Mural Arts Honors Fallen Fire Lt. Joyce Craig
The latest project from the city’s Mural Arts program celebrates the life and memory of the first woman to die in the line of duty in the Philadelphia Fire Department’s 146-year history, Lt. Joyce Craig.
Unveiled on Saturday, a vibrant mural painted on the side of the Lawncrest Branch of the Free Library of Philadelphia (not far from Engine 64, Craig’s station house) depicts the courageous firefighter springing into action with a hose on her shoulder and a smile on her face – just as she did working that fateful overtime shift in West Oak Lane.
— Philadelphia Fire (@PhillyFireDept) June 10, 2017
Craig died battling a December 2014 house fire on Middleton Street after investigators say she was left hanging by her back-up team, which took 21 minutes to arrive. Trapped in the dining room of the home, a report conducted by the National Institute for Occupational Safety and Health states that Craig died when the hose line on her outdated breathing apparatus burst and she lost available air.
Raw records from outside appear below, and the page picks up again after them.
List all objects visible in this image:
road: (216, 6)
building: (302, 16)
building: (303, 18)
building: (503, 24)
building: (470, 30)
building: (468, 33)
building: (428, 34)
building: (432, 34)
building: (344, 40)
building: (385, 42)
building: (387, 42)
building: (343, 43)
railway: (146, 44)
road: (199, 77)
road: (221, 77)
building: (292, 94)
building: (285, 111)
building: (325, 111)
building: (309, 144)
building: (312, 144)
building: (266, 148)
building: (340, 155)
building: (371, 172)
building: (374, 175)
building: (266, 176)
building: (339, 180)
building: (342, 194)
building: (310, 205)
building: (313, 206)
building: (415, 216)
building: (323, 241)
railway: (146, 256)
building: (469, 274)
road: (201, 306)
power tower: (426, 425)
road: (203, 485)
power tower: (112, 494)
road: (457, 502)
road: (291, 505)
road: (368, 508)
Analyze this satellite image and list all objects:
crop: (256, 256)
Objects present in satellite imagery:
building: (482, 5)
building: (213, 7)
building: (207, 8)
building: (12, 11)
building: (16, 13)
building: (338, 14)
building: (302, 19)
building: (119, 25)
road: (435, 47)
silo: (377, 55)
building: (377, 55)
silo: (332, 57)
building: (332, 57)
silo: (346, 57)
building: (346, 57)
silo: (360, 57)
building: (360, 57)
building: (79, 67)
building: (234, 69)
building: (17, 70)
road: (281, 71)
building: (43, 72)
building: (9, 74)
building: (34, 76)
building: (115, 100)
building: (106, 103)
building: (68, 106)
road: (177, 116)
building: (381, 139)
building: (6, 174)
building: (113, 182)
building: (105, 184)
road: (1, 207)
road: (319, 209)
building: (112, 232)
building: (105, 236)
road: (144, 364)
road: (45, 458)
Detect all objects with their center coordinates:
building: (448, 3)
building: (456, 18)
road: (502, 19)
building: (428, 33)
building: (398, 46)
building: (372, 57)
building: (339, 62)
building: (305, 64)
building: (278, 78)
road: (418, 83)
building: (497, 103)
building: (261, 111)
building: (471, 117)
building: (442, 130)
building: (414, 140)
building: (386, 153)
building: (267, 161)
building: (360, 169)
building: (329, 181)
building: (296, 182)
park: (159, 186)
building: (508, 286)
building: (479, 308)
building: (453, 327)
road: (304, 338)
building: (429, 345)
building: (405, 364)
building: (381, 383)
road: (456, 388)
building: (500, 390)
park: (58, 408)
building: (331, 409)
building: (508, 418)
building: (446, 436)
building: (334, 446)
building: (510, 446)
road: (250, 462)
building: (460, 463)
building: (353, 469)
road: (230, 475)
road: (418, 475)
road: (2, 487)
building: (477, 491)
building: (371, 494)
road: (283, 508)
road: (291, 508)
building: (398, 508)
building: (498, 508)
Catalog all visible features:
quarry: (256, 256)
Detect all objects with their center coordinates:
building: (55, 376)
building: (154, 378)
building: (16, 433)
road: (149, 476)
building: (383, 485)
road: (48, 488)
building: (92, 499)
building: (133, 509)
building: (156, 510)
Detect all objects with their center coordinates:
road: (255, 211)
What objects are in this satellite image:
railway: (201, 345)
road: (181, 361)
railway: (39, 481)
“I didn’t know Joyce myself, but after Joyce’s passing, I asked a firefighter, ‘I said was she that good? He went, ‘she was that good and she was even better,'” Mayor Kenney said at the dedication this weekend.
The lead artist for the project was Nathaniel Lee, a Philadelphia-based muralist who has been with Mural Arts since 2007.
— Philadelphia Fire (@PhillyFireDept) June 12, 2017
“Mural Arts is honored to do tribute murals in honor of our fallen heroes, such as our beautiful new artwork by Nathaniel Lee in Lawncrest, honoring firefighters Lt. Joyce Craig and James Hynes,” Jane Golden, Executive Director of Mural Arts Philadelphia, tells Philly Mag. “Murals make up the autobiography of our city— and while they sometimes represent moments of great loss and tragedy, they also reflect moments of light and life, heroism and courage. We believe it is vitally important to share these stories in public space and to ensure that the sacrifices of these brave firefighters and their families do not go unrecognized— that their stories live on for generations to come.”